Task inputs section start
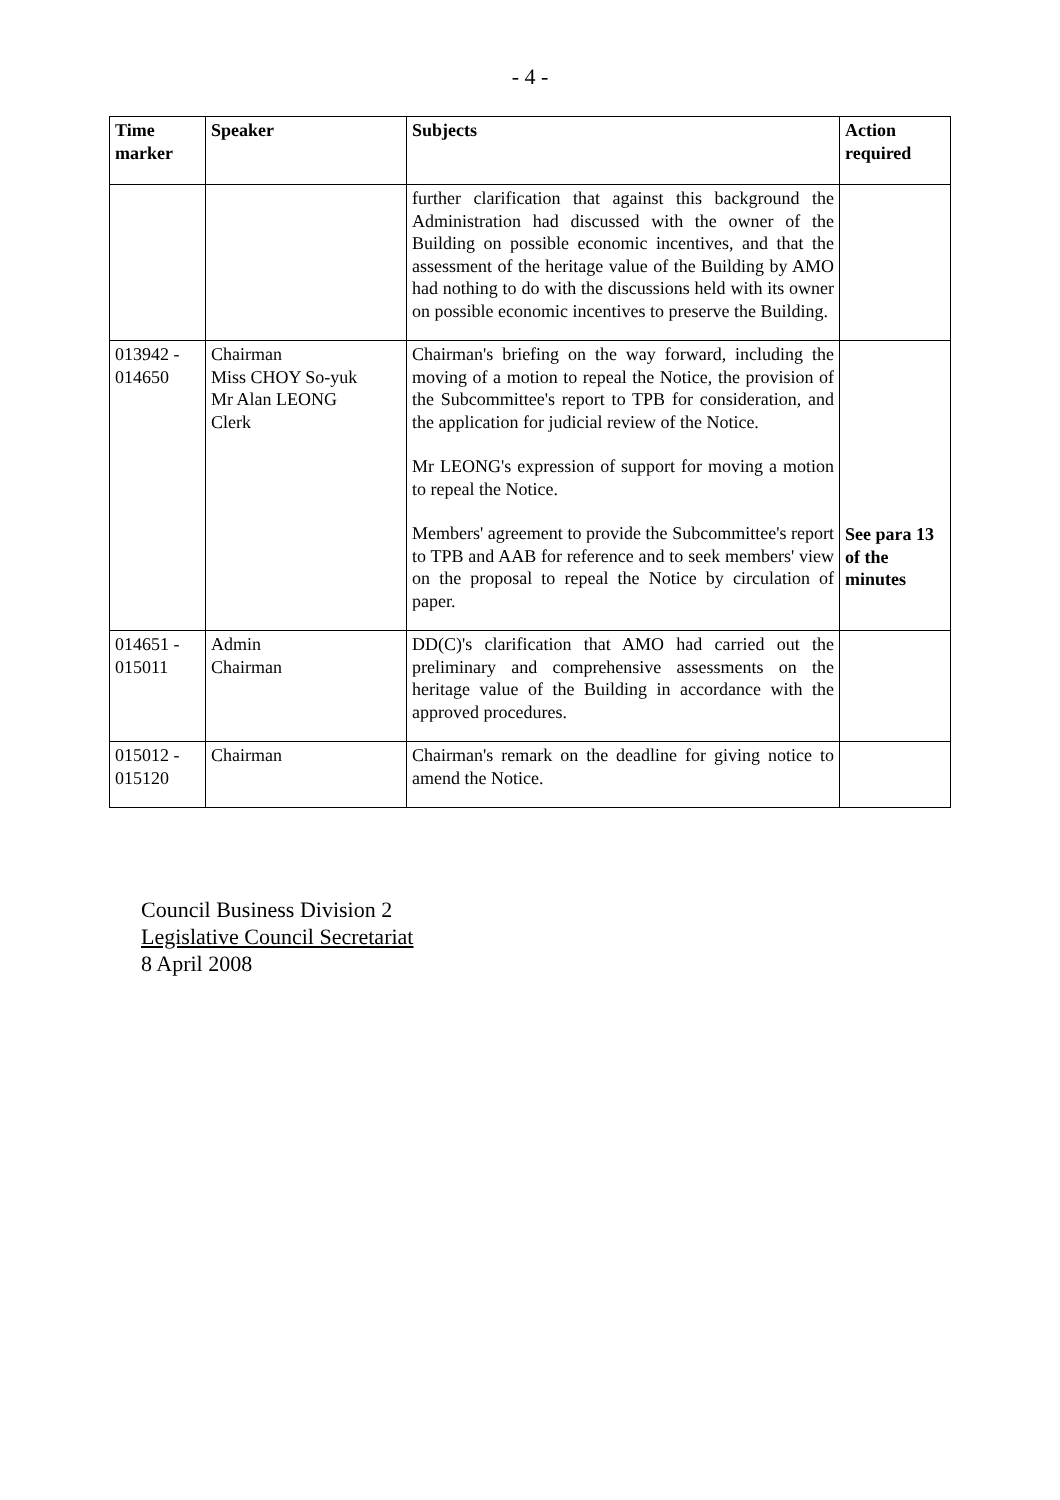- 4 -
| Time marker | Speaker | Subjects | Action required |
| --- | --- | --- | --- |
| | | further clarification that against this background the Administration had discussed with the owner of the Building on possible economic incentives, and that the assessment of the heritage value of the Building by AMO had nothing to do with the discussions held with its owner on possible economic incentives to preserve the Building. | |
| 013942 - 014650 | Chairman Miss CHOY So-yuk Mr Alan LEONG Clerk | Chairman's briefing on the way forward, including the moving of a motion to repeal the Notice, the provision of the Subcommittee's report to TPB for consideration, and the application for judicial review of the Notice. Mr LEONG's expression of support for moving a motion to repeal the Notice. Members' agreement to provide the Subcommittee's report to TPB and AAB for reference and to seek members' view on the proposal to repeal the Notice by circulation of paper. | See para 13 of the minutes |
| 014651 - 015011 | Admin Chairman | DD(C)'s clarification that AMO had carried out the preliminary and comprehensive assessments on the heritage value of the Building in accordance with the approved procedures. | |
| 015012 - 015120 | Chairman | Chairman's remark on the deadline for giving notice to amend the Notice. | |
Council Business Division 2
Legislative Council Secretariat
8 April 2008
Task inputs section end
Task inputs section start
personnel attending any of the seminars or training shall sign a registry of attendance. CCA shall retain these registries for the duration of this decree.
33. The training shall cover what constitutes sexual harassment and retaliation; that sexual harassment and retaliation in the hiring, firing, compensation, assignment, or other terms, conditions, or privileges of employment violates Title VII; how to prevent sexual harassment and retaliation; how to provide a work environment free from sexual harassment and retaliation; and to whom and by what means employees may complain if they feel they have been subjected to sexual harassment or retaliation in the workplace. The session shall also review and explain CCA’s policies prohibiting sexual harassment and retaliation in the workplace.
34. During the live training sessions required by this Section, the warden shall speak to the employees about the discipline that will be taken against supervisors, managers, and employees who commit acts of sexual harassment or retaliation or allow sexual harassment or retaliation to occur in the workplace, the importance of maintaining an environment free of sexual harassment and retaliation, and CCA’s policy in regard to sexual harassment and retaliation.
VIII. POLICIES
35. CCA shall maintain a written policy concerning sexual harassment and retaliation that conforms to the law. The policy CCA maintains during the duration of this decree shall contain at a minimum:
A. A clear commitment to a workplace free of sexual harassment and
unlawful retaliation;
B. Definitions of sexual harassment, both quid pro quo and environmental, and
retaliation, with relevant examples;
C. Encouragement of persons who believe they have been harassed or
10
Task inputs section end
What is required:
Give back exactly the lines of the listing above that run from the line with "personnel attending any" to the line with "VIII. POLICIES", inclusive.

Response:
personnel attending any of the seminars or training shall sign a registry of attendance. CCA shall retain these registries for the duration of this decree.
33. The training shall cover what constitutes sexual harassment and retaliation; that sexual harassment and retaliation in the hiring, firing, compensation, assignment, or other terms, conditions, or privileges of employment violates Title VII; how to prevent sexual harassment and retaliation; how to provide a work environment free from sexual harassment and retaliation; and to whom and by what means employees may complain if they feel they have been subjected to sexual harassment or retaliation in the workplace. The session shall also review and explain CCA’s policies prohibiting sexual harassment and retaliation in the workplace.
34. During the live training sessions required by this Section, the warden shall speak to the employees about the discipline that will be taken against supervisors, managers, and employees who commit acts of sexual harassment or retaliation or allow sexual harassment or retaliation to occur in the workplace, the importance of maintaining an environment free of sexual harassment and retaliation, and CCA’s policy in regard to sexual harassment and retaliation.
VIII. POLICIES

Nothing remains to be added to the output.